Go to contents

Government pushes down interest rate

Posted June. 29, 2022 07:51,   

Updated June. 29, 2022 07:51


The annual interest rate on fixed-rate mortgages decreased to 6 percent range after hovering over 7 percent for days as banks hastily pushed down their mortgage rates, responding to a strong criticism from the financial authorities and the ruling party, which denounced that banks are "profiteering" from high interest rates. Korea's Ministry of Trade, Industry and Energy together with the Fair Trade Commission strengthened their on-site inspections on gas stations to check whether oil tax cuts have been properly reflected to consumer prices. They also began investigating into possible price collusion by oil refining companies. The Korean government is apparently taking matters into its own hands to suppress inflation hiking to record-high 6 percent range in 14 years and to push down soaring interest rates amid U.S. monetary tightening.

In the week ending June 26, Korea's Financial Supervisory Service Governor Lee Bok-hyun warned banks raking in large sums of profits via net interest rate spread, citing rising criticisms against lenders on interest profiteering. The warning immediately followed President Yoon Suk-yeol's request to the financial authorities and institutes to work on reducing tax burdens on consumers. Rep. Kwon Seong-dong of the ruling party also asked oil-refining companies to share the burden amid rising oil prices. Such series of remarks led banks to lower mortgage rates by 0.6 percentage points and drove oil companies to state that they will immediately reflect oil tax cuts into the oil price.

Although the government and the lawmakers may believe they have done their job right, consumers are barely feeling any changes. Lenders pushed down interest rates of some conspicuous financial products while keeping the rates that apply to most consumers. Oil companies can force only their directly-managed gas stations to lower the price and not the one set by non-affiliated stations. The former Moon Jae-in administration adopted an open price system for food in early this year such as fried chicken, pizza and coffee, which aimed to bring down surging eating-out costs but failed miserably. It’s an example that shows government efforts to influence market prices are hard to succeed.

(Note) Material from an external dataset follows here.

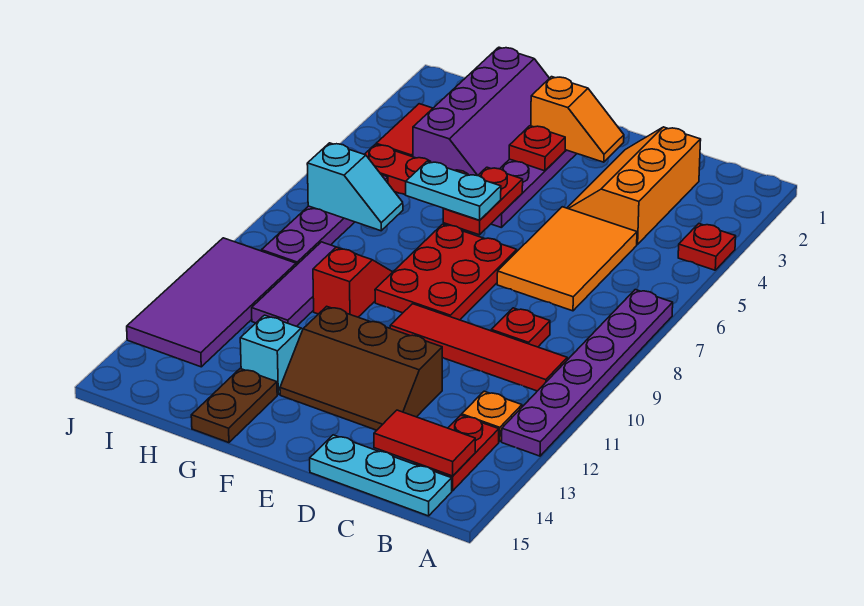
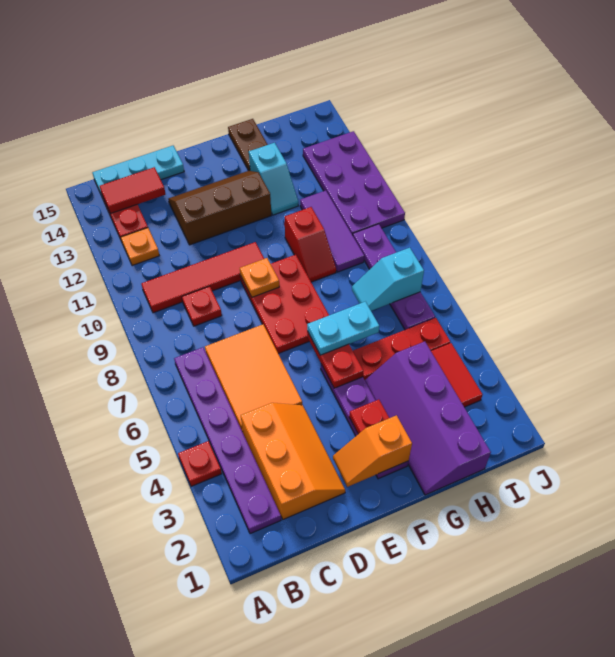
purple 1x6 plate [502,290,673,456] -> purple 1x6 plate moved to [174,347,281,534]
none -> orange 1x1 plate [240,258,279,297]
purple 2x4 tile [127,238,296,367] -> purple 2x4 plate [303,131,405,235]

The current Yoon administration, which won the election by vowing to rebuild the values of market economy and liberal democracy, is caught between a rock and a hard place. Strictly following market principles amid soaring inflation and interest rates would trigger criticism from the public that it is doing nothing. Arm-twisting lenders and companies, on the other hand, to stabilize the market just as its predecessors did, would mean self-abandoning its principles of boosting economy driven by the private sector. The Korean government should work hard to find a market-friendly solution to tackle inflation by promoting free competition in the business sector while focusing on restoring market mechanism and relaxing regulations.